How the geolocation rules work

Instead of keeping track of manual annotations for locations on a per record/strain basis, these geolocation rules can be applied across all records. The geolocation rules TSV follows this format:

region/country/division/location<\t>region/country/division/location

The first set of locations are the expected "raw" locations that are in the metadata and the second set of locations after the tab are the "annotated" locations that will be applied to the metadata. Each geo resolution (region, country, division, location) is expected to be a column in the metadata. By using the region/country/division/location hierarchy, we ensure that locations with the same name are treated differently based on their full hierarchy. If there are rules that can be applied across multiple locations, then a wildcard (*) can be used instead of a specific value.

This might make more sense by walking through a specific example. Let's say you have the following locations in your metadata:

region country division location
North America United States New York Buffalo
North America United States New York New York

You want to do the following:

  • Change the location "New York" to "New York City"
  • Change the division "New York" to "New York State"
  • Change the country "United States" to "USA"

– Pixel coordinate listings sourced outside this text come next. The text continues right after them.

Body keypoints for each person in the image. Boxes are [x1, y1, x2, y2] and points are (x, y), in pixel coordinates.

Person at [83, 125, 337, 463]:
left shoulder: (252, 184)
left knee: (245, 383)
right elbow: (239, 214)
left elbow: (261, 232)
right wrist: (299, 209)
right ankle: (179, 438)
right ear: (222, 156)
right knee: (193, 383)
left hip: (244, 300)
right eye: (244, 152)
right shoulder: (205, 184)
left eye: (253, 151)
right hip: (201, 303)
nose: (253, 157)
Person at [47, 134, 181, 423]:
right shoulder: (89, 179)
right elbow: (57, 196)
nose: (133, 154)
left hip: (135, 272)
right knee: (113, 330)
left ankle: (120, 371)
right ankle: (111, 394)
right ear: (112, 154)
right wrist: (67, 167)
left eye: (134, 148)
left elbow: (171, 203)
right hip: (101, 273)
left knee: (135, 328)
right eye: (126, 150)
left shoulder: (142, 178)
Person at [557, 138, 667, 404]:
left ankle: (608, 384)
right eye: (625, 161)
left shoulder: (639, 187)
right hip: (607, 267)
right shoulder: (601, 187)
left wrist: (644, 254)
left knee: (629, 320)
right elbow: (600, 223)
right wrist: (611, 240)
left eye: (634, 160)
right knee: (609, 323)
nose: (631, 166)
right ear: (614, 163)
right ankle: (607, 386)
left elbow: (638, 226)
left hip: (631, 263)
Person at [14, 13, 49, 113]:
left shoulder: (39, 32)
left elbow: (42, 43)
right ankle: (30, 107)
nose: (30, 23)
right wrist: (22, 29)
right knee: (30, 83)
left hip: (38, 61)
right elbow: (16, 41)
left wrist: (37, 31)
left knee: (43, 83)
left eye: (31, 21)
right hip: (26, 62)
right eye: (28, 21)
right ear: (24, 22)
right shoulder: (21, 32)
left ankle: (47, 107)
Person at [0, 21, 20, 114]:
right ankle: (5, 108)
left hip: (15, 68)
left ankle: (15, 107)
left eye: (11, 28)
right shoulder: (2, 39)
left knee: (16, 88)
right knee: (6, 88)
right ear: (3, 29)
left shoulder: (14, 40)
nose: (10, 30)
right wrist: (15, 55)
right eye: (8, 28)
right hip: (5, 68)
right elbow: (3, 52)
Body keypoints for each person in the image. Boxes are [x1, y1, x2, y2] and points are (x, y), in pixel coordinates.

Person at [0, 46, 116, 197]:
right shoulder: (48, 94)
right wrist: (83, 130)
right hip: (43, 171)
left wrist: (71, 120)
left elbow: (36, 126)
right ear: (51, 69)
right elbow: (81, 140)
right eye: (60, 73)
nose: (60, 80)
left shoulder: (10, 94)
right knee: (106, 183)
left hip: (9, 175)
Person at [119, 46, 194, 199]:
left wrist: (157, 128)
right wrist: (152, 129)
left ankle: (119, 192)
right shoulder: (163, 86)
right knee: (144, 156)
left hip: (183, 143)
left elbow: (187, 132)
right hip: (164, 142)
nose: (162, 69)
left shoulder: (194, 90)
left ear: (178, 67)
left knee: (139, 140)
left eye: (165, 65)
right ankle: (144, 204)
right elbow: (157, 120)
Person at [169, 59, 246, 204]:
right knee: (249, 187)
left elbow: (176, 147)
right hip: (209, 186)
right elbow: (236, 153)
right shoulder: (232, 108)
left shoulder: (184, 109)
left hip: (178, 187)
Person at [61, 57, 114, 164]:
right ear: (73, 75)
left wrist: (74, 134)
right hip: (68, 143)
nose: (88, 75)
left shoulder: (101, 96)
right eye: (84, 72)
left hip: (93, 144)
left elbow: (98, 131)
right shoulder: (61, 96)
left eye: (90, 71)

You can achieve this with these geolocation rules:

North America/United States/New York/New York<\t>North America/United States/New York/New York City
North America/United States/New York/*<\t>North America/United States/New York State/*
North America/United States/*/*<\t>North America/USA/*/*

The first rule will looks for the specific hierarchy to correct the location to "New York City". The second rule has a wildcard as the location, so it will correct all applicable divisions to "New York State". The third rule has wildcards for both division and location, so it will correct all applicable countries to "USA".

Description

augur curate apply-geolocation-rules can adopt the apply-geolocation-rules script from monkeypox/ingest. The script allows users to supply multiple geolocation rule TSVs so that they can use "standard" geolocation rules but also provide their own rules that can override the general rules. We can port over the geolocation rules from ncov-ingest as a starting point for augur's default "standard' rules. There are some GISAID specific rules in there that can be removed over time, but there are ~43000 rules in the file as of 2022-07-07.

@victorlin has also started some unit tests which can be ported over and help with understanding of the underlying logic.

joverlee521 avatar Jul 07 '22 22:07 joverlee521

During discussion today, @corneliusroemer mentioned that we should standardize our admin divisions based on ISO codes. Previously, @rneher has suggested using something like pycountry to make more use of ISO codes.

joverlee521 avatar Oct 04 '23 19:10 joverlee521

I'll take this one which is effectively copying a file over, moving tests from my stale PR, and translating a couple more tests mentioned in that PR's checklist.

victorlin avatar Jun 25 '24 23:06 victorlin

Closing this issue as complete since the new command has been added. The remaining tasks will be tracked in https://github.com/nextstrain/ingest/issues/43.

joverlee521 avatar Jul 02 '24 19:07 joverlee521